Beekeepers "depend on vegetation, a healthy forest" for the bees to feed on, said Jeronimo Villas-Boas, a fellow native beekeeper and ecologist.

"For this reason, beekeepers are agents of conservation."

Villas-Boas is helping indigenous communities improve the quality of the native honey they produce and links them up with buyers in a bid to get them in on the "business" of the coveted sweet liquid.

"Bees enable businesses with a positive impact on society, the environment and agriculture," says Menezes.

Native bees produce a honey that proponents claim is healthier for its lower sugar content. The flavor and acidity differs from species to species.

They produce about 30 times less honey than their stinging cousins, and as a result, native honey costs about $55 per kilo in Brazil, compared to $6 per kilo for the other.

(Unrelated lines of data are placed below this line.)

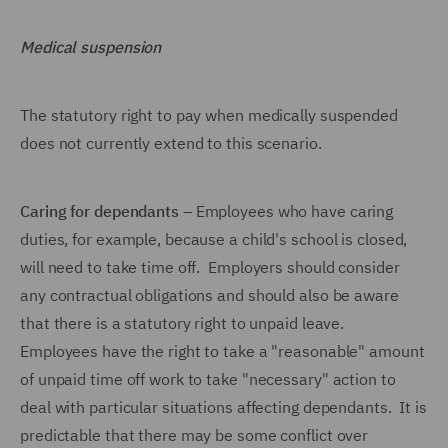
Medical suspension
The statutory right to pay when medically suspended
does not currently extend to this scenario.
Caring for dependants
– Employees who have caring
duties, for example, because a child's school is closed,
will need to take time off. Employers should consider
any contractual obligations and should also be aware
that there is a statutory right to unpaid leave.
Employees have the right to take a "reasonable" amount
of unpaid time off work to take "necessary" action to
deal with particular situations affecting dependants. It is
predictable that there may be some conflict over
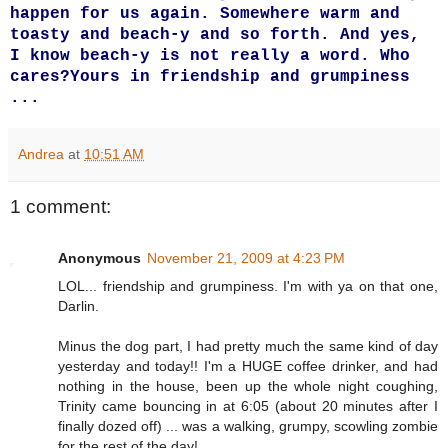
happen for us again. Somewhere warm and
toasty and beach-y and so forth. And yes,
I know beach-y is not really a word. Who
cares?
Yours in friendship and grumpiness
...
Andrea
at
10:51 AM
1 comment:
Anonymous
November 21, 2009 at 4:23 PM
LOL... friendship and grumpiness. I'm with ya on that one,
Darlin.
Minus the dog part, I had pretty much the same kind of day
yesterday and today!! I'm a HUGE coffee drinker, and had
nothing in the house, been up the whole night coughing,
Trinity came bouncing in at 6:05 (about 20 minutes after I
finally dozed off) ... was a walking, grumpy, scowling zombie
for the rest of the day!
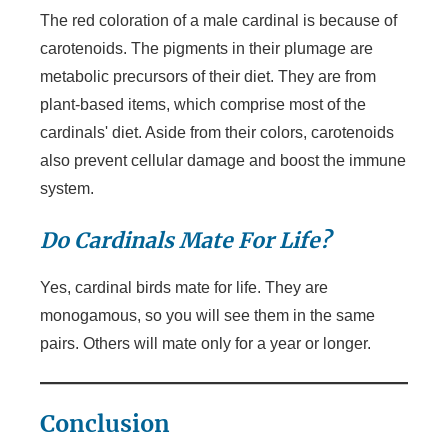
The red coloration of a male cardinal is because of
carotenoids. The pigments in their plumage are
metabolic precursors of their diet. They are from
plant-based items, which comprise most of the
cardinals' diet. Aside from their colors, carotenoids
also prevent cellular damage and boost the immune
system.
Do Cardinals Mate For Life?
Yes, cardinal birds mate for life. They are
monogamous, so you will see them in the same
pairs. Others will mate only for a year or longer.
Conclusion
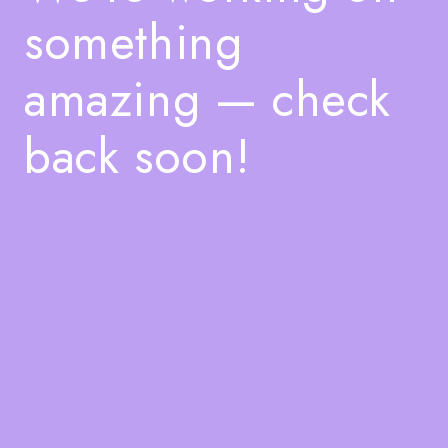
something
amazing — check
back soon!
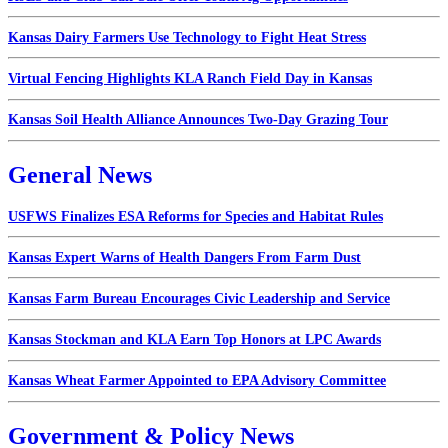
Kansas Dairy Farmers Use Technology to Fight Heat Stress
Virtual Fencing Highlights KLA Ranch Field Day in Kansas
Kansas Soil Health Alliance Announces Two-Day Grazing Tour
General News
USFWS Finalizes ESA Reforms for Species and Habitat Rules
Kansas Expert Warns of Health Dangers From Farm Dust
Kansas Farm Bureau Encourages Civic Leadership and Service
Kansas Stockman and KLA Earn Top Honors at LPC Awards
Kansas Wheat Farmer Appointed to EPA Advisory Committee
Government & Policy News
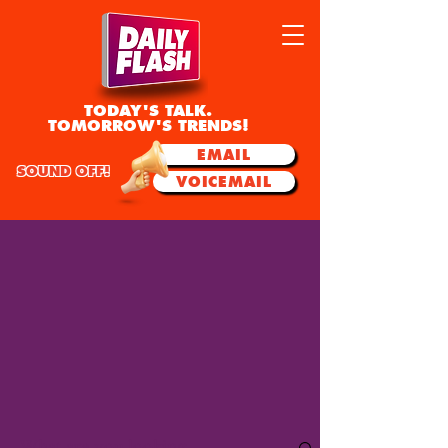
TODAY'S TALK.
TOMORROW'S TRENDS!
EMAIL
SOUND OFF!
VOICEMAIL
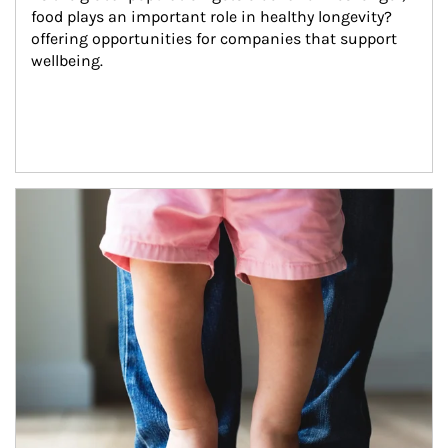
food plays an important role in healthy longevity?
offering opportunities for companies that support 
wellbeing.
Article Image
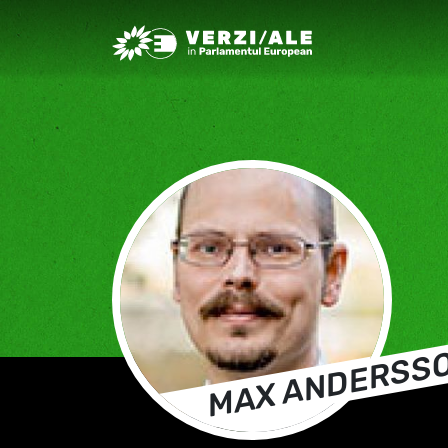
Greens/EFA Home
MAX ANDERSS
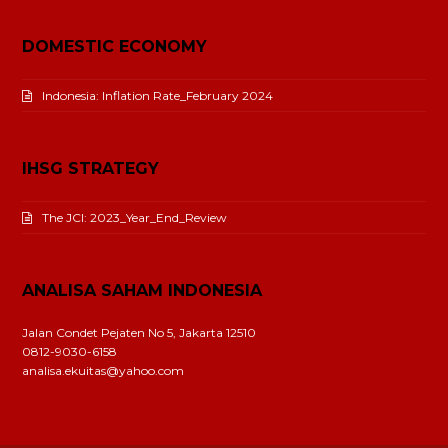
DOMESTIC ECONOMY
Indonesia: Inflation Rate_February 2024
IHSG STRATEGY
The JCI: 2023_Year_End_Review
ANALISA SAHAM INDONESIA
Jalan Condet Pejaten No 5, Jakarta 12510
0812-9030-6158
analisa.ekuitas@yahoo.com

One of Villas-Boas's clients is Brazilian chef Alex Atala, whose D.O.M. restaurant in Sao Paulo holds two Michelin stars for its locally-based cuisine.

Honey from the tubi native bee is a key ingredient in one of Atala's award-winning dishes of cassava cooked in milk.

"We have a world as rich as that of wine to get to know," Atala told AFP.

"Eating our biodiversity will generate value for products that today are forgotten, devalued."